Considering my own personal infatuation with the same movie franchise during my own personal youth, and my undeniable inclination for Flying-V references during my own personal non-youth, I, for one, would have personally enjoyed the chance at going Gonzo last month and sneaker-shuffling around the Verizon Center with the rest of the muckrakers in attendance.

That is, if only Ovie and Oshie would have actually bothered to send an E-vite my way and Point Tech Director Shaun M. Lambert would have actually let me check out the good camera for an impromptu trip over the bridge.

But even getting to experience the show second-hand through Tweets and timelines (2017 most certainly not being an outlier in this case) I still found the whole painfully-obvious publicity stunt cooler than the flipside of a Zamboni, for two reasons:

(1) I was previously unaware that there even was a country called United Arab Emirates, much less that they actually played hockey there.

(2) Being 2017 and given our current political climate and country’s apparent new outlook on immigration, painfully-obvious PR stunt or no, Fatima Al Ali isn’t just good for the sport of hockey, female athletes everywhere and the sales spike in vintage Disney VHS tapes — she’s good for the world.

If there was ever a time that the third rock on the Milky Way speed-dial needed a female Muslim hockey star to make her way to the limelight, that time is undoubtedly right now.

Whether we like it or not, and despite collectively trying to keep things as church-and-state as possible whenever possible, sports and politics have always and will always remain inseparable. The proof is in the pudding. Just look at what Jackie Robinson did for the color barrier, what Billie Jean King did for the glass ceiling, or what Colin Kaepernick did for me having to listen to Skip Bayless all the time last fall.

Like the “badly overrated” Meryl Streep at this year’s Golden Globes, or the badly overweight Marlon Brando not at the 1973 Academy Awards, celebrity status carries some serious clout when it comes to any issue, both political and non-political, so you can’t really blame them when they use that status to try to make the world, as they see it, a better place.

The way I see it, if America can hand over the nuke codes to a guy with a catchphrase, then we’d be coming across as pretty hypocritical, and quite possibly completely inept, if we refused to at least bend an ear when an NFL star wanted to weigh in on injustices concerning his own race, or when a WNBA star wanted to weigh in on misconceptions concerning her own gender.

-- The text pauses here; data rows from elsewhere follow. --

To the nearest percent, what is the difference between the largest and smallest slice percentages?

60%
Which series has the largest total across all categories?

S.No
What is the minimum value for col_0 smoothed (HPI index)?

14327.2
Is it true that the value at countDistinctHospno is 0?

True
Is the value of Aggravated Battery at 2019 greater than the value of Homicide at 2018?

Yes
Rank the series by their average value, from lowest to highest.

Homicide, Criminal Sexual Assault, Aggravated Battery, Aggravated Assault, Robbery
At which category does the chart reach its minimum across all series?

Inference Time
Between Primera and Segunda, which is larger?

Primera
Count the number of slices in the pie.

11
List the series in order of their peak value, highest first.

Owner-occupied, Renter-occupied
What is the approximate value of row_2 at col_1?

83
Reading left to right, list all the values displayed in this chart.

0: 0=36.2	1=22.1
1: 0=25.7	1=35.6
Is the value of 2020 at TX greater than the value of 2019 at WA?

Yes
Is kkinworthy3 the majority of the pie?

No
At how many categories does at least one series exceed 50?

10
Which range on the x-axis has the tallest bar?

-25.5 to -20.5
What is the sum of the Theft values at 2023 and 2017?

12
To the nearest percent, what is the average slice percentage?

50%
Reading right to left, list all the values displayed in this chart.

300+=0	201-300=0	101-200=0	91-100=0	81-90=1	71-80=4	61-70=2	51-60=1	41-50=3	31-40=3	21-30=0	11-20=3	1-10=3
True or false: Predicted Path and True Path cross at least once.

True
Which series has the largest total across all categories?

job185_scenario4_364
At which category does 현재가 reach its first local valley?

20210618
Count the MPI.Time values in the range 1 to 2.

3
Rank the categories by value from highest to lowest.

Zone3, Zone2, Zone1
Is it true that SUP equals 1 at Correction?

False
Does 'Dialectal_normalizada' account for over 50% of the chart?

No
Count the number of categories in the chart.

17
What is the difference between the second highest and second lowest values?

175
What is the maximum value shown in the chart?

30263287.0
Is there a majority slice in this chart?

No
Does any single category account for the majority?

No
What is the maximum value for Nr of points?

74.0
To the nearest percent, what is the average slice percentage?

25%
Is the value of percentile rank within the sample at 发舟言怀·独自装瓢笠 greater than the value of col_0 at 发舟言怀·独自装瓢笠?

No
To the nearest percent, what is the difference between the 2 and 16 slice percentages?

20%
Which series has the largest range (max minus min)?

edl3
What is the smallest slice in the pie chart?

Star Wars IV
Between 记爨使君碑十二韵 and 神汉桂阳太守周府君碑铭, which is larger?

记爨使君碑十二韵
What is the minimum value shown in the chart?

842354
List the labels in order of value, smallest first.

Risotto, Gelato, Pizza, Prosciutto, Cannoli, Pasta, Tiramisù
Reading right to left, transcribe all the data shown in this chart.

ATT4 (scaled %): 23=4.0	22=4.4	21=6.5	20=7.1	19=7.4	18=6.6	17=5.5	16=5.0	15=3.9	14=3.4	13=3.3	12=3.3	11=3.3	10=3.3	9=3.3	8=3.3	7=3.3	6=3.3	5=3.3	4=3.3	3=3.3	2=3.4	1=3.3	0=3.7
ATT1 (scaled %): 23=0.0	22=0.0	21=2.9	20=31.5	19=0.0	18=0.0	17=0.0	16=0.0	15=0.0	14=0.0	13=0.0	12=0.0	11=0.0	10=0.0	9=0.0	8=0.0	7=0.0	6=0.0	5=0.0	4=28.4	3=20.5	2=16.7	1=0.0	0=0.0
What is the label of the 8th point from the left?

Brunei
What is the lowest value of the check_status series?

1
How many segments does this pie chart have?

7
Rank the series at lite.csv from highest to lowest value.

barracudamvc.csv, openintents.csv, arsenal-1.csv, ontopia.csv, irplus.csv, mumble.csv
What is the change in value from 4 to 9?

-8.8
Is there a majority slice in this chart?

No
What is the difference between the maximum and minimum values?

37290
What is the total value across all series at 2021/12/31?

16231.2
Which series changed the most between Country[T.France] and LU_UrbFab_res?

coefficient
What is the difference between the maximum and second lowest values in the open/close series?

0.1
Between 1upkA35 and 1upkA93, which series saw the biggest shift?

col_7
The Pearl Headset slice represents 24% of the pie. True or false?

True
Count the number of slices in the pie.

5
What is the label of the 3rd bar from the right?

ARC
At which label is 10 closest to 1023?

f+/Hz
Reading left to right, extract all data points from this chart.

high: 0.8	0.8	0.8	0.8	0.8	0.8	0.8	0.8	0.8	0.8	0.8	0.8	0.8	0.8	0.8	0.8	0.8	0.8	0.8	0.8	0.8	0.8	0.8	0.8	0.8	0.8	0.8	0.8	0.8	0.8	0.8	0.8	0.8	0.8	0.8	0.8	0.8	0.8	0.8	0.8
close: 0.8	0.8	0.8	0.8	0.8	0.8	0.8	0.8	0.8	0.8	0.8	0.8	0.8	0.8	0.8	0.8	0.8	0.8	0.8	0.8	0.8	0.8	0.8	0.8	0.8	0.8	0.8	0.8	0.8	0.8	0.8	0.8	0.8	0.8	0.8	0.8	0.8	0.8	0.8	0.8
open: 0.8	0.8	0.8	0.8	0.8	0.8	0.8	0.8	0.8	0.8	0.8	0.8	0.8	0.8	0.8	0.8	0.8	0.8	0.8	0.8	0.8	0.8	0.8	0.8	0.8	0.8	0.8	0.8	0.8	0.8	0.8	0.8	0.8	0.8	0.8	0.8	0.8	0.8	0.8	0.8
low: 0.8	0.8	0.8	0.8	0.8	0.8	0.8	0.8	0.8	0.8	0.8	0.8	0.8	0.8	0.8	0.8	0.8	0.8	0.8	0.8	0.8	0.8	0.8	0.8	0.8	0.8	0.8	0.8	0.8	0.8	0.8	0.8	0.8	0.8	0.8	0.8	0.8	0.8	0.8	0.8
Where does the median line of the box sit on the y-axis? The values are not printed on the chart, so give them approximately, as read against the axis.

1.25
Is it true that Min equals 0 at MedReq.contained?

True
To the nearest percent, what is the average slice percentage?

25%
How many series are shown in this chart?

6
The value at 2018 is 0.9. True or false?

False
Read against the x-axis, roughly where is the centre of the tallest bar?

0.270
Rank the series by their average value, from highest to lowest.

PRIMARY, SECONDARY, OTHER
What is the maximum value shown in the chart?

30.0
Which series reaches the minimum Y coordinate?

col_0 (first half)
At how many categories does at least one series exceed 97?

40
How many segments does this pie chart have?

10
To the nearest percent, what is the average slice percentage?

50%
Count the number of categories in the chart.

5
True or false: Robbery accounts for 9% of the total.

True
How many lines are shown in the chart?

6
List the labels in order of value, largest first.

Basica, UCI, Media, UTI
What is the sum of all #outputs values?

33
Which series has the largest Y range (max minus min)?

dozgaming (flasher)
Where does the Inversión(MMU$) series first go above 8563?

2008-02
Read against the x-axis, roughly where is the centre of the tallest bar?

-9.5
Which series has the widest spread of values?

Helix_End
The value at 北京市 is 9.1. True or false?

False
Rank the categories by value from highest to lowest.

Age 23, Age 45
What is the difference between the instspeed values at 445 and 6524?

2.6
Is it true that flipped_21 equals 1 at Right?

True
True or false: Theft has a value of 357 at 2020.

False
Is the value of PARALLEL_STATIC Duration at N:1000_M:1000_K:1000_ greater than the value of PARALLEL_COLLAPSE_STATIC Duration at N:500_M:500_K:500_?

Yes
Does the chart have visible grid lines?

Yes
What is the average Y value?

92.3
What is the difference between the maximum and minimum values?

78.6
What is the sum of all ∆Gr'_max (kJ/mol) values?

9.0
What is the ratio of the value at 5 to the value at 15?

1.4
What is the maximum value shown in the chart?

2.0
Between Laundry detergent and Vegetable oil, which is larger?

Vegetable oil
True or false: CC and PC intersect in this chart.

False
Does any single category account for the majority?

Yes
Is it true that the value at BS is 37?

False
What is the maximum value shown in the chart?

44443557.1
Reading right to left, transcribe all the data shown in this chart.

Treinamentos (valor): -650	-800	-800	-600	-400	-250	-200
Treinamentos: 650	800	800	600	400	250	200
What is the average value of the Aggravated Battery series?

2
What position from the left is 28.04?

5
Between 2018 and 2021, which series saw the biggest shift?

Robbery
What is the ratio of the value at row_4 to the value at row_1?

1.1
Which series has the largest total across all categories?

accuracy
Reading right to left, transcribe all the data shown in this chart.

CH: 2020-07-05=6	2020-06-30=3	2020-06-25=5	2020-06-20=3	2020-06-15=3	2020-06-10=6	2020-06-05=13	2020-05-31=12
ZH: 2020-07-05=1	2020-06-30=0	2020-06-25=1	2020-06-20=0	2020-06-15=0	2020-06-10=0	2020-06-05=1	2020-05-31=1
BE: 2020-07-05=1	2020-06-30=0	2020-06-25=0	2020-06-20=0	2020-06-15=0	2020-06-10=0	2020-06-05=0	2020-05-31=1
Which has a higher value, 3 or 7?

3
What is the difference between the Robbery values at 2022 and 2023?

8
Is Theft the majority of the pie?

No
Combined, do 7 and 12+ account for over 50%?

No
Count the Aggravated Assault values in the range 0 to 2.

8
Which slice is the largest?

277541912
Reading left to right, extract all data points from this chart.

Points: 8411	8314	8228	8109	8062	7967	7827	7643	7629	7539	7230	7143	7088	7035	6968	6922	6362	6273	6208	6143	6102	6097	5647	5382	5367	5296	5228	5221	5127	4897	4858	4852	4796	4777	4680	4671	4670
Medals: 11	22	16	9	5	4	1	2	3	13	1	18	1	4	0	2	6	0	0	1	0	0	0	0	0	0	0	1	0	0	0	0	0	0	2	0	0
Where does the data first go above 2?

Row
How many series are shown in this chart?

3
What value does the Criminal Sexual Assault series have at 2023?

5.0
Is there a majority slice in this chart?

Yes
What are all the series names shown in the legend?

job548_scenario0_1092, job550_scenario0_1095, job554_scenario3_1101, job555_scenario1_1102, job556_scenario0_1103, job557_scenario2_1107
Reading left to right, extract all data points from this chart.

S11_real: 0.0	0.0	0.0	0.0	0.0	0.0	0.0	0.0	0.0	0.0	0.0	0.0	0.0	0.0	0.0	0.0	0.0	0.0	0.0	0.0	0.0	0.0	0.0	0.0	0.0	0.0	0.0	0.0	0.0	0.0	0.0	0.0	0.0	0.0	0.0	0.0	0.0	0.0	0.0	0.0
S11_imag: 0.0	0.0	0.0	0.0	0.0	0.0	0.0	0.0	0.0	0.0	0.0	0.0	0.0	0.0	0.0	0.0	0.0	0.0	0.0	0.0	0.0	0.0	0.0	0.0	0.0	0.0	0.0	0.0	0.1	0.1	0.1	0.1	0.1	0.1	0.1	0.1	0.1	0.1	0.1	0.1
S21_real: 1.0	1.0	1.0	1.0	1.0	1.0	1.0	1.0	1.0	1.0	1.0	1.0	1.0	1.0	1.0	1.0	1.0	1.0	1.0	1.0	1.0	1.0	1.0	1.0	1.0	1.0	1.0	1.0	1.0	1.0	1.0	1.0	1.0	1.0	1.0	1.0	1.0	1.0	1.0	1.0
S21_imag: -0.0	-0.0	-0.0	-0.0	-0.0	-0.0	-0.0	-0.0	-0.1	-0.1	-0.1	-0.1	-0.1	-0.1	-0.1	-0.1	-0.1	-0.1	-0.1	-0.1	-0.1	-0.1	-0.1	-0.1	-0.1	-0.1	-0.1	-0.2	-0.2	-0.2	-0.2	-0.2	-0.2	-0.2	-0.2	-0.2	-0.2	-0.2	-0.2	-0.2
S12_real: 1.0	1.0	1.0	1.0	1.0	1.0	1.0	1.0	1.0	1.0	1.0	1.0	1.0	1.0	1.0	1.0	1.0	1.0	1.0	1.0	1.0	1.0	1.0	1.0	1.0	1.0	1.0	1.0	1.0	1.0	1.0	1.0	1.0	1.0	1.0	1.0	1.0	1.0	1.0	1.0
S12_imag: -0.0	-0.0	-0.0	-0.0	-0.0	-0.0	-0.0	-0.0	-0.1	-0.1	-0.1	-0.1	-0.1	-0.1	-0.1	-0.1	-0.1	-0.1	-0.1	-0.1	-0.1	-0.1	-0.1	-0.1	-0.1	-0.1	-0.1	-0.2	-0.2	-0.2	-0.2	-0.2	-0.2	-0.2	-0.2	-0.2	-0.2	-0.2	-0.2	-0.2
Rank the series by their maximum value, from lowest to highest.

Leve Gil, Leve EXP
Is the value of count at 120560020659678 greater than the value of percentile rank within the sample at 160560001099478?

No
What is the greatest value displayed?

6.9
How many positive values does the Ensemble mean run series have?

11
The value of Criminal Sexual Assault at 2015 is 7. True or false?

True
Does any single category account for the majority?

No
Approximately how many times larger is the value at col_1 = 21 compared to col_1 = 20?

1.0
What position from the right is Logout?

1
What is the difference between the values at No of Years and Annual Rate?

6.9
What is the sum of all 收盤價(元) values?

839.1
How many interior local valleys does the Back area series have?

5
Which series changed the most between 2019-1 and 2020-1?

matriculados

Though she’s pretty fatefully primed for the political platform for obvious reasons, admittedly, Fatima Al Ali doesn’t really want to take the stage. She’s gone on record to say that, really — just like Emilio Estevez ditching his Brooks Brothers three-piece for a pair of rollerblades and gliding into D2’s Act III along a for-some-reason-desolate Malibu boardwalk (I’m paraphrasing here, of course) — all she wants to do is play hockey.

And I think that’s probably alright. Because even without having to shake things up on Facebook or kneel down during a national anthem, for all we know, right at this very moment, Ali could very well be inspiring some 7-year-old somewhere to shoot for something that the world told them could never be anything more than a Hollywood dream, simply by taking the ice.

Maybe that’s all the world needs from her right now anyway. Maybe we’ve got enough Skip Baylesses just talking and could stand to see more Fatima Al Alis just doing for a change. After all, the great Gordon Bombay himself’s best halftime speech of all time was simply: “Quack, Quack, Quack.” Then he just let them play. And in an ending so cathartic that it might have well have been scripted, who would have known that something so simple could end up being the thing that finally got the Ducks to fly together.

Cue the Cat Stevens. Cheese sandwiches all around. I’ve got a fresh pair of rollerblades to buy, a helmet to not wear and a crowded mall to find.